Helper, sensing an opening, begged important New York Republicans to publish a cheap edition of the Impending Crisis. Other important Border South heretics endorsed the author’s appeal. Cassius Clay, Frank Blair, Jr., and John Underwood urged Republican moneymen to finance an inexpensive Helper edition. All the various practitioners of southern heresy, except John G. Fee, here came together to seek an alliance of Northern Republicans and a new Southern Republican faction.24 The collaboration would start with the dissemination of Helper’s appeal for the southern white majority to outvote the slaveholders.
Within a year, southern heretics convinced the Republican establishment to finance 100,000 copies of an abridged Impending Crisis. The pamphlet, entitled The Compendium of the Impending Crisis and printed in New York in July 1859, was six times slimmer than the original and cost one-sixth as much. The sixteen-cent publication still retained most of Helper’s most pungent sentences.
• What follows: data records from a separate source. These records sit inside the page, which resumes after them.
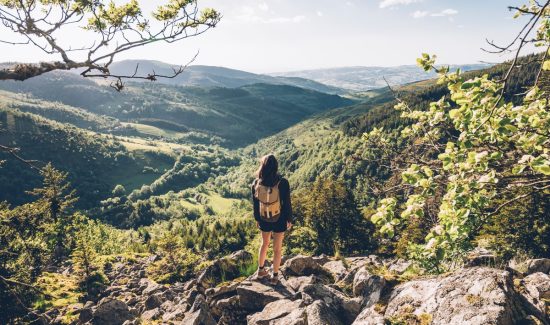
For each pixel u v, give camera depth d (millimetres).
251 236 65438
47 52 4016
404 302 4305
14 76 3635
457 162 4324
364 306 5027
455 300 3775
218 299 6824
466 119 3912
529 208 16344
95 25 4977
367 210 46500
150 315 9258
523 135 4121
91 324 11242
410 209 4367
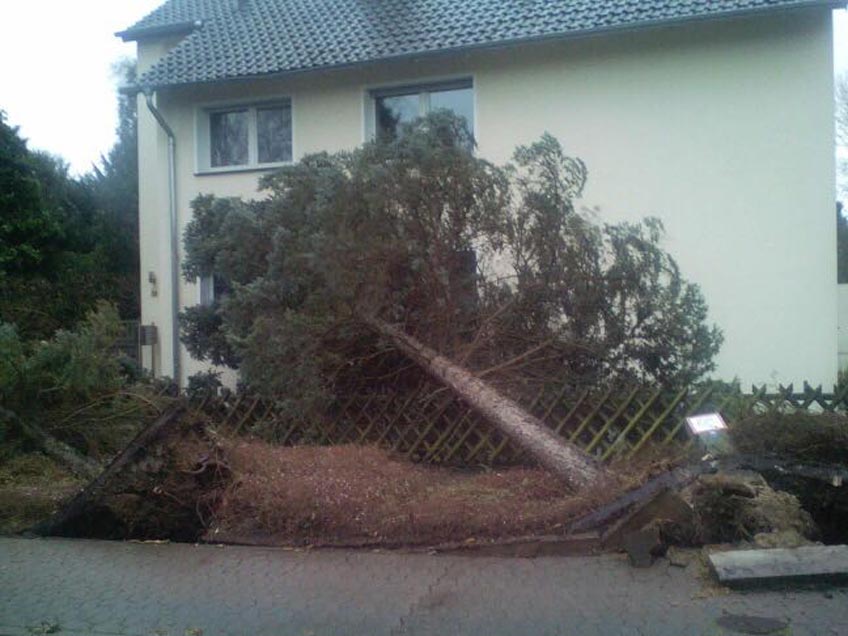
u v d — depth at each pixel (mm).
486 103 12203
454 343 8086
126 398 8461
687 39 11375
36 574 5891
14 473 8484
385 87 12852
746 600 4906
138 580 5707
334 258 7445
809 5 10570
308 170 8227
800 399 7586
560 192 7945
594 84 11742
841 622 4566
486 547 5930
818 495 6047
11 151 17688
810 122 10953
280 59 12906
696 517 5656
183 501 6754
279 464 6918
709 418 6305
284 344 7715
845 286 18375
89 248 23547
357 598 5234
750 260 11172
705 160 11336
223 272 8914
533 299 7832
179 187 13766
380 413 8453
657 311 7664
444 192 7711
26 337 15047
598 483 6176
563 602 5020
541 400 7891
The Compendium’s producers also augmented Helper’s insults by adding provocative headlines. In italicized words, the Compendium declared its “Revolutionary Appeal to Southern Non-Slaveholders.” The pamphlet urged “The Non-Slaveholders to Strike for Treason.” It proclaimed that a “Revolution must Free the Slaves.” It praised “Revolution—Peacefully if we can, Violently if we must.”
The Compendium printed the names of sixty-eight Northern Republican congressmen (62 percent of the party’s members of the House of Representatives). All declared that they “cordially endorse the opinion, and approve the enterprise.” Cassius Clay and Frank Blair, Jr., helped collect those signatures, while John C. Underwood served on the committee of circulation. The Compendium supplied 100,000 proofs that Northern Republicans hoped to enable native Southern Republicans to crack open the South’s cordon sanitaire. The evidence portended the fourth and climactic act of the drama that John Brown had initiated, featuring a national crisis over Republicans’ most auspicious route past containment.